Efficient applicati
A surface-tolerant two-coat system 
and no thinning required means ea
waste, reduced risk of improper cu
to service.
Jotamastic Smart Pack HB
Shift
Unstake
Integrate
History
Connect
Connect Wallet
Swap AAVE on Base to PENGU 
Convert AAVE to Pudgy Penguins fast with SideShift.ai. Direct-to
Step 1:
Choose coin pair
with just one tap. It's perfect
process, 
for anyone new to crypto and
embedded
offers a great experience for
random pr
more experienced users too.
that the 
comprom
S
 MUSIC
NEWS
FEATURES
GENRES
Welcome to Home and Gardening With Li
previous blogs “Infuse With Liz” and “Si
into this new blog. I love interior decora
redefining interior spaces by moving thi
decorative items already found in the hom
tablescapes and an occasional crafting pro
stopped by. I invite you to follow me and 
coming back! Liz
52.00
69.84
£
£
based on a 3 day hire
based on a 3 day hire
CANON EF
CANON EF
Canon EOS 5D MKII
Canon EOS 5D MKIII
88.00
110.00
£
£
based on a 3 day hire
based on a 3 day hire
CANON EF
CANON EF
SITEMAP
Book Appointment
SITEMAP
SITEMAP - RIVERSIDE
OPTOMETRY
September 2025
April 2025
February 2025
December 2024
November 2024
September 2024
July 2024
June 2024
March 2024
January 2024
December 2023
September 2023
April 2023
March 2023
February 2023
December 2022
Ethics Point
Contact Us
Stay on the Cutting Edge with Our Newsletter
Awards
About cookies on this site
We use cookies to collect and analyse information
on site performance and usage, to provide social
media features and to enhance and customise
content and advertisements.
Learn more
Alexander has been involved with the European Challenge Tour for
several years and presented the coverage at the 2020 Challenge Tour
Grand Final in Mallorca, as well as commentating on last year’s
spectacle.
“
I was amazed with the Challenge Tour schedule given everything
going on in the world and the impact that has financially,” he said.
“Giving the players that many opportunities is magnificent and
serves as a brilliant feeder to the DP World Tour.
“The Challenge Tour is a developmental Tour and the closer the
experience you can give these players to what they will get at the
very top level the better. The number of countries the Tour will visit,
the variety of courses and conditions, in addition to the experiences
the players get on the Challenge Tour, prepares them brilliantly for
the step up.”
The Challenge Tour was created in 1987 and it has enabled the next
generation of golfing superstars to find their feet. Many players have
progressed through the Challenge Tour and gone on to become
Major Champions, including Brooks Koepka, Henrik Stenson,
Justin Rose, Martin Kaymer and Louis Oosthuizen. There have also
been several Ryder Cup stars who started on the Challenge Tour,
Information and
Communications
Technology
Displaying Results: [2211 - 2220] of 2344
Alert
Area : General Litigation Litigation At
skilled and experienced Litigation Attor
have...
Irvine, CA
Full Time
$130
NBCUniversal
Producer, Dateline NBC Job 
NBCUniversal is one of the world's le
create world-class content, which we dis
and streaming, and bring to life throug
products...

+ + + + + + +

» **Problem statement**
Return the data exactly, every line included.

» **Your solution**
Efficient applicati
A surface-tolerant two-coat system 
and no thinning required means ea
waste, reduced risk of improper cu
to service.
Jotamastic Smart Pack HB
Shift
Unstake
Integrate
History
Connect
Connect Wallet
Swap AAVE on Base to PENGU 
Convert AAVE to Pudgy Penguins fast with SideShift.ai. Direct-to
Step 1:
Choose coin pair
with just one tap. It's perfect
process, 
for anyone new to crypto and
embedded
offers a great experience for
random pr
more experienced users too.
that the 
comprom
S
 MUSIC
NEWS
FEATURES
GENRES
Welcome to Home and Gardening With Li
previous blogs “Infuse With Liz” and “Si
into this new blog. I love interior decora
redefining interior spaces by moving thi
decorative items already found in the hom
tablescapes and an occasional crafting pro
stopped by. I invite you to follow me and 
coming back! Liz
52.00
69.84
£
£
based on a 3 day hire
based on a 3 day hire
CANON EF
CANON EF
Canon EOS 5D MKII
Canon EOS 5D MKIII
88.00
110.00
£
£
based on a 3 day hire
based on a 3 day hire
CANON EF
CANON EF
SITEMAP
Book Appointment
SITEMAP
SITEMAP - RIVERSIDE
OPTOMETRY
September 2025
April 2025
February 2025
December 2024
November 2024
September 2024
July 2024
June 2024
March 2024
January 2024
December 2023
September 2023
April 2023
March 2023
February 2023
December 2022
Ethics Point
Contact Us
Stay on the Cutting Edge with Our Newsletter
Awards
About cookies on this site
We use cookies to collect and analyse information
on site performance and usage, to provide social
media features and to enhance and customise
content and advertisements.
Learn more
Alexander has been involved with the European Challenge Tour for
several years and presented the coverage at the 2020 Challenge Tour
Grand Final in Mallorca, as well as commentating on last year’s
spectacle.
“
I was amazed with the Challenge Tour schedule given everything
going on in the world and the impact that has financially,” he said.
“Giving the players that many opportunities is magnificent and
serves as a brilliant feeder to the DP World Tour.
“The Challenge Tour is a developmental Tour and the closer the
experience you can give these players to what they will get at the
very top level the better. The number of countries the Tour will visit,
the variety of courses and conditions, in addition to the experiences
the players get on the Challenge Tour, prepares them brilliantly for
the step up.”
The Challenge Tour was created in 1987 and it has enabled the next
generation of golfing superstars to find their feet. Many players have
progressed through the Challenge Tour and gone on to become
Major Champions, including Brooks Koepka, Henrik Stenson,
Justin Rose, Martin Kaymer and Louis Oosthuizen. There have also
been several Ryder Cup stars who started on the Challenge Tour,
Information and
Communications
Technology
Displaying Results: [2211 - 2220] of 2344
Alert
Area : General Litigation Litigation At
skilled and experienced Litigation Attor
have...
Irvine, CA
Full Time
$130
NBCUniversal
Producer, Dateline NBC Job 
NBCUniversal is one of the world's le
create world-class content, which we dis
and streaming, and bring to life throug
products...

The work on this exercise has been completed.